The Boreal Fires team is funded by the Alaska Established Program to Stimulate Competitive Research. The team is in its fifth and final year of a National Science Foundation grant. The team’s impressive research is being developed into resources that land managers can use in wildfire suppression and decision making and that can build community resilience to wildfire. This project collaborates with the Alaska Fire Science Consortium, which helps connect wildfire research and management.
More monitoring needed as oceans are considered for CO2 storage
As the need to address climate change becomes more desperate, many believe the world’s oceans may be able to help.
About a quarter of the world’s human-made carbon dioxide emissions are already absorbed in marine environments, and a rapidly emerging industry is counting on the potential for more. Ocean-based carbon dioxide removal ideas include planting vast fields of kelp, fertilizing the ocean with iron to boost plankton production, and even pumping alkaline solutions into the water to increase the oceans’ natural ability to absorb carbon.
“It’s not enough just to stop emissions,” said Natalie Monacci, a chemical oceanographer at the UAF College of Fisheries and Ocean Sciences. “We also need to remove the carbon dioxide from the atmosphere to reach our climate goals.”
Monacci, in a presentation at the American Geophysical Union’s fall meeting this week, argues that such efforts to store carbon dioxide in oceans should be accompanied by a robust monitoring program. Do those gases really stay in the water? For how long? How does that affect the marine environment?
The ability to do that testing already exists at laboratories like UAF’s Ocean Acidification Research Center, which can analyze carbon dioxide and pH levels in seawater. Monitoring, reporting and verification are crucial as groups consider new ways to pump atmospheric carbon into the oceans, Monacci said.
Monacci is a co-author of the global carbon budget, released last month at the United Nations Climate Change Conference. “The accounting is hard,” she said. “We need a lot of people to add up the numbers to determine if the removal plans do what they claim.”
Radar as a crop managing tool
Brazil’s Mato Grosso region is that nation’s leading producer of livestock and grains. It is also a region of extensive land cover change.
Brooke Kubby, a graduate student researcher at the UAF Geophysical Institute, has been researching how time series data from synthetic aperture radars can be used to map rapid expansion of agriculture in dynamically changing environments such as Mato Grosso.
“Radar is able to penetrate through clouds,” she said. “And since it’s active remote sensing, it interacts with land surfaces before returning to the sensor.”
Throughout the growing and harvesting season, agricultural areas experience changes in the moisture content and structure of the crops.
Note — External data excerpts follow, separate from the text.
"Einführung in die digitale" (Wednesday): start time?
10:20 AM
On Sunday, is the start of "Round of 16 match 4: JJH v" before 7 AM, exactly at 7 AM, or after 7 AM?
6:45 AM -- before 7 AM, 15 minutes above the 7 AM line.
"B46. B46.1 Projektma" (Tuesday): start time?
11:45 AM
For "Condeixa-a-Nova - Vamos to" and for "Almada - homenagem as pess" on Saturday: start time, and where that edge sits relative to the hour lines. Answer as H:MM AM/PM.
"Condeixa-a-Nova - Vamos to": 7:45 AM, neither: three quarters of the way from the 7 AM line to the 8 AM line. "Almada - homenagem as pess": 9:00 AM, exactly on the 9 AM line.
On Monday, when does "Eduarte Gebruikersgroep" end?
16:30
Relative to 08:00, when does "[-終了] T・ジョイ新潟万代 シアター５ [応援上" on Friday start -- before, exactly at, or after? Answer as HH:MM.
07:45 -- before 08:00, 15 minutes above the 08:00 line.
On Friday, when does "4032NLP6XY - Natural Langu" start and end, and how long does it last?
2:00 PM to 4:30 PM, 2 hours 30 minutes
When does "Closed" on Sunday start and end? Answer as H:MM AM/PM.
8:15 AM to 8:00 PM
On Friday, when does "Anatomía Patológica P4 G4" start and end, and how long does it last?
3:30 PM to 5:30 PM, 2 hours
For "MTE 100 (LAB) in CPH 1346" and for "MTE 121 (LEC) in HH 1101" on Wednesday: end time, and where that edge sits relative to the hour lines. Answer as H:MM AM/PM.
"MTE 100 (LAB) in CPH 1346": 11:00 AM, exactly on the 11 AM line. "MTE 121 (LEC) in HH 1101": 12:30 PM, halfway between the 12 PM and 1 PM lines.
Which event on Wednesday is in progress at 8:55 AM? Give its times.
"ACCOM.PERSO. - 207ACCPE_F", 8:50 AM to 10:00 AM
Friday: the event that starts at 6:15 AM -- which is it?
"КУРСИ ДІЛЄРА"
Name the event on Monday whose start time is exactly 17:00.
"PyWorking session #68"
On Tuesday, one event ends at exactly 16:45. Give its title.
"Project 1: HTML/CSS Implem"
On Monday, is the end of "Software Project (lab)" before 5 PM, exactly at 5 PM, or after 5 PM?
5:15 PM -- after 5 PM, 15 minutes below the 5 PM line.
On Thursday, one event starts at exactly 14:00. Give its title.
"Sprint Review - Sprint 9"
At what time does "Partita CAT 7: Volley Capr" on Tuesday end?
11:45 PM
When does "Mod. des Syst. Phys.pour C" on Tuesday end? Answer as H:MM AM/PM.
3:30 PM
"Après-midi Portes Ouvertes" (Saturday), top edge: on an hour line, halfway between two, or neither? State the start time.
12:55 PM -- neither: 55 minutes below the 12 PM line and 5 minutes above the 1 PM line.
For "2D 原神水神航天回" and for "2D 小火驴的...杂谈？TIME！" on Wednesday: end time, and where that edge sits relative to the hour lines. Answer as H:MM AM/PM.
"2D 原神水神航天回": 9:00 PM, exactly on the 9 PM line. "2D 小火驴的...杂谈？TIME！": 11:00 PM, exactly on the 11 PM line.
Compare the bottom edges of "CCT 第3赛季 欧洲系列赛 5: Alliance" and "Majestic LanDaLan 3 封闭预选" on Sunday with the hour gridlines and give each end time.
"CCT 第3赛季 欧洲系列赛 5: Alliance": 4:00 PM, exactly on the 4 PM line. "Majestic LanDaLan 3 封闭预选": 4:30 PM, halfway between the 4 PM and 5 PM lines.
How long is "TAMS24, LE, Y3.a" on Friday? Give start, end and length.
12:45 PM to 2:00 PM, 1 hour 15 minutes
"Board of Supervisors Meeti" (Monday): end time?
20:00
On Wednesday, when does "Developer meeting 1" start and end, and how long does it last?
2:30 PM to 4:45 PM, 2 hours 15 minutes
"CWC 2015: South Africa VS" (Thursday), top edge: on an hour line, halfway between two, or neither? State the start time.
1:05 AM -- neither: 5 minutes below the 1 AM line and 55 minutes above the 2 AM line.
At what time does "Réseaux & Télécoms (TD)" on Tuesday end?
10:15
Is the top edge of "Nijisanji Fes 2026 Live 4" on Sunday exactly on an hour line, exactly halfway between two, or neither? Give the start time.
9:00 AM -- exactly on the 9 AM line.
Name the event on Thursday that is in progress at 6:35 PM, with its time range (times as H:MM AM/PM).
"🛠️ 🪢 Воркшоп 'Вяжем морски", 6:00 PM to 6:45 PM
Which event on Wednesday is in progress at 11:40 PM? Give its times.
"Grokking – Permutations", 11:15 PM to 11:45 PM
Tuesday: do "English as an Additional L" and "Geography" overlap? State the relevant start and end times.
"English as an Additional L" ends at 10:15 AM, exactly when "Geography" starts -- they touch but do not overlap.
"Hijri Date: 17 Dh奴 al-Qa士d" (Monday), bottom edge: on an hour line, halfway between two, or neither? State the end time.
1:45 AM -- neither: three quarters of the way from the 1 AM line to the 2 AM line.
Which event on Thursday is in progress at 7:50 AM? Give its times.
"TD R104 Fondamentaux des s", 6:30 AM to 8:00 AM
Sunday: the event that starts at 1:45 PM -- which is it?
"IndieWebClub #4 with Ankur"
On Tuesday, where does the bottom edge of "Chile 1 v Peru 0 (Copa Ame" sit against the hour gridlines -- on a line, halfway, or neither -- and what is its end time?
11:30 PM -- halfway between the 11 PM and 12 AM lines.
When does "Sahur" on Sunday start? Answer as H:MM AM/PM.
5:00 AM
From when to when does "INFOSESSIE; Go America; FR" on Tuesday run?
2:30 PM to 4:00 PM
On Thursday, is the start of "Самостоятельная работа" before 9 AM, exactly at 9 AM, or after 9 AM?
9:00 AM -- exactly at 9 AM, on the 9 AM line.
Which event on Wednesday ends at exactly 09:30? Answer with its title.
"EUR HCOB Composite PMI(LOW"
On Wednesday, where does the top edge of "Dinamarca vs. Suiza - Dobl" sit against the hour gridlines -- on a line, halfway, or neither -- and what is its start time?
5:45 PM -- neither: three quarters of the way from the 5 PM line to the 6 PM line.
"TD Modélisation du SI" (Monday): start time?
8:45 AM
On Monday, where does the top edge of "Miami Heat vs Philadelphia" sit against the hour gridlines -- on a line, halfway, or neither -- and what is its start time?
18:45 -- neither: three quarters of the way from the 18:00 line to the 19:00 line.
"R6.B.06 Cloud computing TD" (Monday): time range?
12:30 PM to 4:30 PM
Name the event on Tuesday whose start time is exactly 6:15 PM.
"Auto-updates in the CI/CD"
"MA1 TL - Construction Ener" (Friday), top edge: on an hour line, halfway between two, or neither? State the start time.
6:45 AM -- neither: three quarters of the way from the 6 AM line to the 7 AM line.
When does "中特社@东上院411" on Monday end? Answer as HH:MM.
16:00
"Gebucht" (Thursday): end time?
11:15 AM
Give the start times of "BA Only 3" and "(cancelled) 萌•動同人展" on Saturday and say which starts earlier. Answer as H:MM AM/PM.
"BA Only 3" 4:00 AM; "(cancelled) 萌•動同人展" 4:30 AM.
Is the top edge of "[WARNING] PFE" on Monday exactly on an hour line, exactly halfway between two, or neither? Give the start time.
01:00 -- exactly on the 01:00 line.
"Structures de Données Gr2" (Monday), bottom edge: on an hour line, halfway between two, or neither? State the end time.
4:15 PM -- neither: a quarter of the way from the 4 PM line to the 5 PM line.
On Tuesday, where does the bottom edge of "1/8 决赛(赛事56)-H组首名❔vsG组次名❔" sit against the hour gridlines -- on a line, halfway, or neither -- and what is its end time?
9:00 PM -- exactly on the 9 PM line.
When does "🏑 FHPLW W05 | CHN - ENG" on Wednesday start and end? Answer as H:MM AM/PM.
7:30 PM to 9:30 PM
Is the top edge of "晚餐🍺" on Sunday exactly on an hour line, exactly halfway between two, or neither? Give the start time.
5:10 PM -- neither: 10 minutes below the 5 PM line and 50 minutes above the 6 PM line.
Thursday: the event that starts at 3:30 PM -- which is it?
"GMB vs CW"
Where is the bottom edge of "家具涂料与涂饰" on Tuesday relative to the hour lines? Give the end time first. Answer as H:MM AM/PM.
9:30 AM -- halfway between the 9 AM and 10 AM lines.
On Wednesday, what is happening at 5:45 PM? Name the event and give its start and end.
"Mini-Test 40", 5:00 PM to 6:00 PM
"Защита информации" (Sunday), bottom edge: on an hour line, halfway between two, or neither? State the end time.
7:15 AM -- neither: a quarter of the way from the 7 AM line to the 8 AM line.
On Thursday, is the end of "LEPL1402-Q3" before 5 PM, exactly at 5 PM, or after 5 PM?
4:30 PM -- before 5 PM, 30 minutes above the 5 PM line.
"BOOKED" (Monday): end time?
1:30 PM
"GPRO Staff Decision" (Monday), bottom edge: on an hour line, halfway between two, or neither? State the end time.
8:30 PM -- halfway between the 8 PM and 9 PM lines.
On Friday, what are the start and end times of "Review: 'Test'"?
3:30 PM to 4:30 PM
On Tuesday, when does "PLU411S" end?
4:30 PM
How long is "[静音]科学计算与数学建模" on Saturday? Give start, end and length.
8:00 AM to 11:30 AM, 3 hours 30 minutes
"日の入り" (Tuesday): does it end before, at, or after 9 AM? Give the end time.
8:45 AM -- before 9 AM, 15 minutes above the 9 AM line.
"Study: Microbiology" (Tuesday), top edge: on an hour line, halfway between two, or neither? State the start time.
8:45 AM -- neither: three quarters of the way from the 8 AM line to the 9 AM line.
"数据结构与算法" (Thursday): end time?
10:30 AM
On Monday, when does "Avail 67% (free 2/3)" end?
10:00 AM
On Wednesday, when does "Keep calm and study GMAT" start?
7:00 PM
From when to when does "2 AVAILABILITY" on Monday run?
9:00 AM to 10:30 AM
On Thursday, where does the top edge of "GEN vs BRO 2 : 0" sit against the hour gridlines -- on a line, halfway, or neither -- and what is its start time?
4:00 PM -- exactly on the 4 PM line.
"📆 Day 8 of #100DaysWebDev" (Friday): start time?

“In places with crops, many times they have clouds because they’re getting lots of rain,” she said. “And it can just be difficult to see what’s going on sometimes.”
Kubby used Sentinel-1 satellite data from 2016 through 2020 in her Mato Grosso research and found that time series data can provide timely updates on changes in cropland extent. The research, she believes, shows the potential to supplement existing crop mapping techniques elsewhere on the globe.
Zav Grabinski, Rod Boyce and Jeff Richardson are public information officers at the University of Alaska Fairbanks.